Schon so oft angefangen – und dann doch wieder verworfen. 🙁
Misserfolge gehören einfach dazu, aber dieses Vorhaben ist manchmal wirklich frustrierend.

Zum Glück erleichtert mir die KI die Recherche und Berechnungen enorm. Trotzdem steht bei diesem Projekt ganz klar „Learning by Doing“ an erster Stelle.

Wie immer gilt mein Grundsatz: schnell verfügbare Materialien, kostengünstig und coole Ergebnisse.
Aber mal ehrlich! Ist es wirklich noch kostengünstig, wenn man wochenlang daran tüftelt und etliche Versuche im Müll landen?
Am Ende muss es wohl einfach nur Spaß machen.


Hier nun die Akteure, absolute Prototypen aber klanglich schon ECHTE BRECHER :))

Allein schon der Name … SAXONIA … Ist zwar der Hersteller der Luftpumpe dennoch sehr passend!
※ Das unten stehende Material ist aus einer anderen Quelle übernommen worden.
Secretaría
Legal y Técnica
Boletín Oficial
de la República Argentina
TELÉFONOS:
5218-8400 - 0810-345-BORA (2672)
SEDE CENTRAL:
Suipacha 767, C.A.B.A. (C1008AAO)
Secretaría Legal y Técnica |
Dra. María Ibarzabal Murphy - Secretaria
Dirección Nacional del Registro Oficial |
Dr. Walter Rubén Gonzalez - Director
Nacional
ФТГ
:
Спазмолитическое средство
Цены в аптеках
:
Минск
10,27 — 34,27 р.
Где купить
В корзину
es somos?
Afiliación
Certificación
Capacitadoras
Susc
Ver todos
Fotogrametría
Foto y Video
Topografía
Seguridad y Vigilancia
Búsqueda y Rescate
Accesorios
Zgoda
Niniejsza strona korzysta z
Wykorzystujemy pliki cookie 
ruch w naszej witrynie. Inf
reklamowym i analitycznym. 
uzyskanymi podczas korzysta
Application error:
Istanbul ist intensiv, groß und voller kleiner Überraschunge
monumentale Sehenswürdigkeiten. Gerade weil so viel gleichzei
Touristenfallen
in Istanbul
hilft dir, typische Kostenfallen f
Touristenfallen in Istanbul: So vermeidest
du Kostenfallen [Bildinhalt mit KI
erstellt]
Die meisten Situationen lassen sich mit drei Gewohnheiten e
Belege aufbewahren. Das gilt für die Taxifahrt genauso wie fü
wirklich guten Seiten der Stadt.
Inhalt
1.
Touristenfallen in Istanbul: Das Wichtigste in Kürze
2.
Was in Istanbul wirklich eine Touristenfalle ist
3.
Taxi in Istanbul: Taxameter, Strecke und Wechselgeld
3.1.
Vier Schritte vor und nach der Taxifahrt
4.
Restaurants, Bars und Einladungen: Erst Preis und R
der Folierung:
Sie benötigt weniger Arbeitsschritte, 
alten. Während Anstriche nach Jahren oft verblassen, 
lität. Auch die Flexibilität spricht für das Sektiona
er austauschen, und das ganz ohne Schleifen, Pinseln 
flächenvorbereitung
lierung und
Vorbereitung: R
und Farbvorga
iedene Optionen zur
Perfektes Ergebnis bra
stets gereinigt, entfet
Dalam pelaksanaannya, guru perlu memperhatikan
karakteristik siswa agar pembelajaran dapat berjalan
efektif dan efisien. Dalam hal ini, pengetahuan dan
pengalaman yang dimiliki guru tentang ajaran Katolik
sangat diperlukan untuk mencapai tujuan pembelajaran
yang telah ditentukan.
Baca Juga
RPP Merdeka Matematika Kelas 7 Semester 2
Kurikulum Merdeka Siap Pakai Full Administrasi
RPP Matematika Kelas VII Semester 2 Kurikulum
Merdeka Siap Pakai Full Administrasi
Aktuell besteht noch alles aus zusammengewürfelten Teilen.
Mein Ziel ist jedoch ein funktionierendes Membrangehäuse aus dem 3D-Drucker – und damit für mich jederzeit verfügbar.

Das Gehäuse der Membran funktioniert schon nicht schlecht, aber es braucht noch mehr Zeit und Tüftelei!

Nachtrag: Nicht schlecht?! Das Membran-Gehäuse ist die WUCHT!! Es stellt sogar die Gekauften in den Schatten.
Ich verstehe noch nicht warum, aber die gekauften Hupen können in Verwendung mit einer Luftpumpe, nur schwer den Ton halten.
Vielleicht liegt es an der Luftmenge oder am unterschiedlichen Luftdruck. Dem Eigenbau hingegen scheint es überhaupt nichts auszumachen. Unbewusst alles RICHTIG gemacht 🙂
Da nun das Herzstück funktioniert, kann nun der Rest weiter angepasst und verfeinert werden.